__To do__: Nothing but a number belongs in the answer: how many lines of the records below contain the string "left".

==== Supplied records

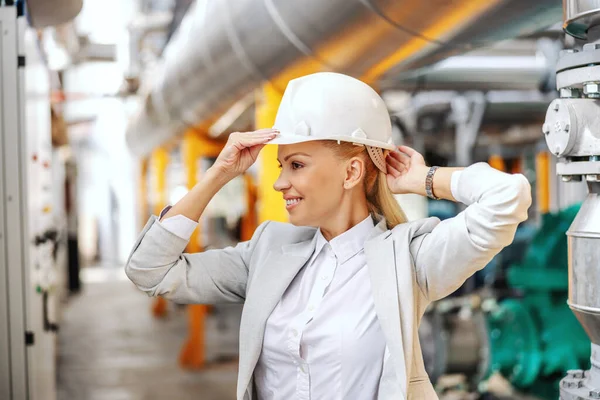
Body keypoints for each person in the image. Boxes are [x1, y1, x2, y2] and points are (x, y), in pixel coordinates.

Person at [125, 72, 531, 400]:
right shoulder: (268, 251)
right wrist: (218, 174)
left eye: (296, 165)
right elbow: (150, 271)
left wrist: (422, 180)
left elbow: (507, 197)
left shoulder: (410, 259)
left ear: (351, 172)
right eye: (282, 165)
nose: (280, 182)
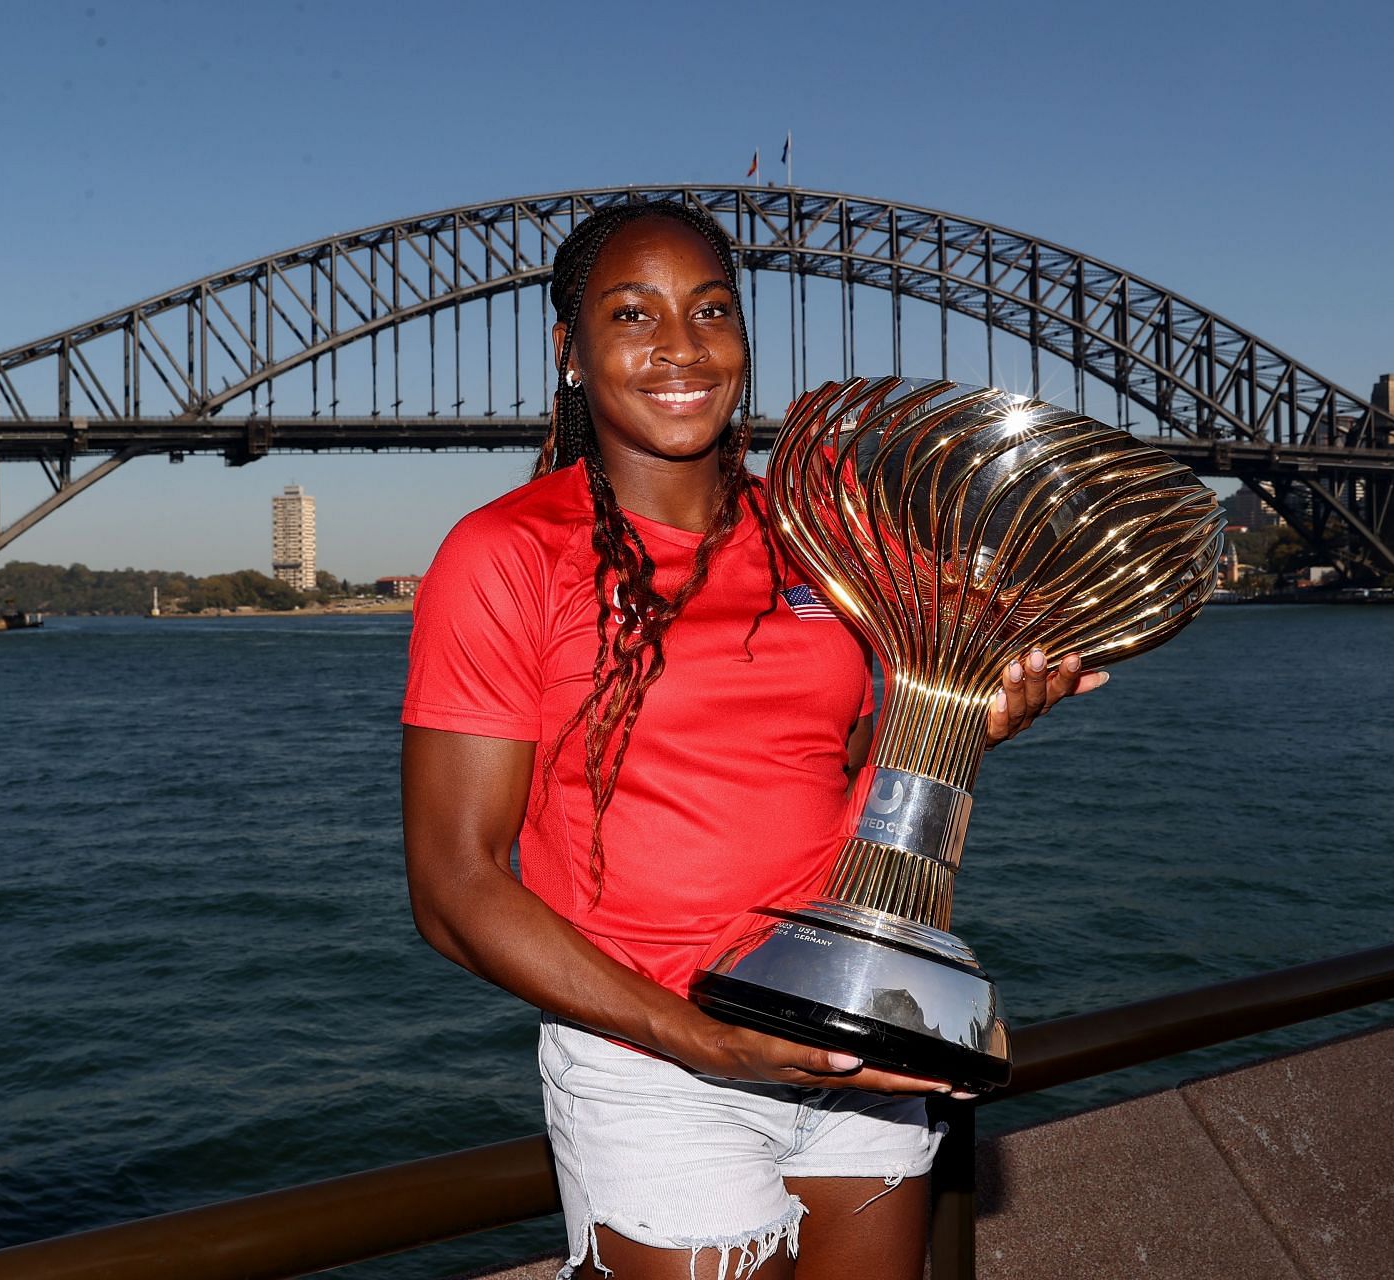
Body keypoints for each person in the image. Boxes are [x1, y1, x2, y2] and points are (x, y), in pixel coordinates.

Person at [401, 200, 1102, 1280]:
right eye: (632, 313)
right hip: (658, 1062)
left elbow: (844, 773)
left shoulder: (826, 540)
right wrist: (708, 1041)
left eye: (711, 310)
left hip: (855, 1032)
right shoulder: (506, 554)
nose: (680, 346)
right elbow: (453, 889)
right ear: (570, 352)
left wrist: (964, 717)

========

__Solution to the exercise__: 10